The unique results from these projects also include the deep dynamics analysis on student progression data and risk associated with student learning/teaching performance along the progression. Social network analysis is used in the projects to understand the performance associated with naturally grouped students, and driving forces and difference associated with students falling into implicit linkages and groups.


Learning analytics system

We have developed an online system for learning analytics and for predicting students at academic risk, which can be used for any courses, any subjects, any universities, colleges or schools. The system is based on data mining and risk management, with data mining models and rules predicting who at what time on which subject may have risk for what likelihood and for what reasons.




Project Team

Project Leader:

Prof Longbing Cao Business modeling and data mining

Chief Investigators:

Dr. Richard Raban Business definition and evaluation

Dr. Paul Kennedy Data Mining

Mr. Gordon Lingard Business definition and evaluation

Mr. Andrew Litchfield Business definition and evaluation

Dr.
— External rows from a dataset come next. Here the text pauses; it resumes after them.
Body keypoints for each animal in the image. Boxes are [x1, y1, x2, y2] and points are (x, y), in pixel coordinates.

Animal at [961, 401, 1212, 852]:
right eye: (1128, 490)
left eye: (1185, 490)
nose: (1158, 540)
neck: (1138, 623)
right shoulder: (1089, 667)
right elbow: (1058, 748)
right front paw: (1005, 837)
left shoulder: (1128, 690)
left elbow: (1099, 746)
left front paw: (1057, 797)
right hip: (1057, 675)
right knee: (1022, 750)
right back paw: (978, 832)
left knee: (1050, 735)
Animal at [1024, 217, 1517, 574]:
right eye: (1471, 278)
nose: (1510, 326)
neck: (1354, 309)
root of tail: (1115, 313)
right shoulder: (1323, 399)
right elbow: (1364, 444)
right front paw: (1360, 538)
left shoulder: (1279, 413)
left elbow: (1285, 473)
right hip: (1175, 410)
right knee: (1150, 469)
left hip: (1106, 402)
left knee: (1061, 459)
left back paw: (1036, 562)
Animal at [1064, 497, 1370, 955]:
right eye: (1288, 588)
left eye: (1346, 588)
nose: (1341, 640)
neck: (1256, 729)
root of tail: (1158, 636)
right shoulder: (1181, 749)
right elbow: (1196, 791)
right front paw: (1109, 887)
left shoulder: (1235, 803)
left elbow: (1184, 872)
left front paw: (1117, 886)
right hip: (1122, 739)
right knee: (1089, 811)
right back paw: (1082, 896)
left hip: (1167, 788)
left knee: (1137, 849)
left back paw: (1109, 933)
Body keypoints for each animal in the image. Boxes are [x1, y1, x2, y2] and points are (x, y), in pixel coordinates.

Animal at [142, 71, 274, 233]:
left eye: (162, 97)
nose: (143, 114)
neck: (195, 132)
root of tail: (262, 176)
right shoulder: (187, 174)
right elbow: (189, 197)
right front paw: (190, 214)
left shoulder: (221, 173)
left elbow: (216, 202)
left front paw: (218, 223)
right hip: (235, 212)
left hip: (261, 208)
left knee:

Peter Kandlbinder Interactive Media and Learning

Research Fellows:

Dr. Patrick Tran Data Mining

Dr. Yiling Zeng Data Mining

Mr Zhigang Zheng EDM system

Mr Mu Li EDM system

Dr Yuming Ou EDM system


Research Methdology

A Two-Phase Learning Approach

The above Figure presents a two-phase learning approach deployed to mine student data. First of all, a full ifecycle of DM process is applied on the educational data. As described in Figure 2, this data mining rocess involves several steps:

Data Collection

Data Preparation / Visualization

Feature Extraction / Clustering

Predictive Modeling


The outcomes of the DM process include descriptive statistical reports, created student clusters and discovered patterns on student features. Such patterns are the building blocks to construct a predictive model which is applied on new student data to predict the probability that a newly enrolled student can have problem successfully completing the course. Based on this prediction/classification, UTS may proactively take remedial action to improve the situation, i.e. concentrate academic assistance on those students most at risk. One of the most interesting steps in classification is naming the induced classes/clusters. With the help of knowledge about higher education systems, more meaningful labels can be used to describe these classes, allowing pedagogically appropriate actions to be planned.
The output of the first phase is then fed into the second phase in which education domain knowledge is utilized to fine-tune the DM processes and provide meaningful interpretation of the results. Particularly, we use well-studied pedagogical theories to guide DM discovery processes, construct a predictive model from useful patterns to identify students at risk, transform statistical outcomes into actionable knowledge and facilitate the selection of remedial actions.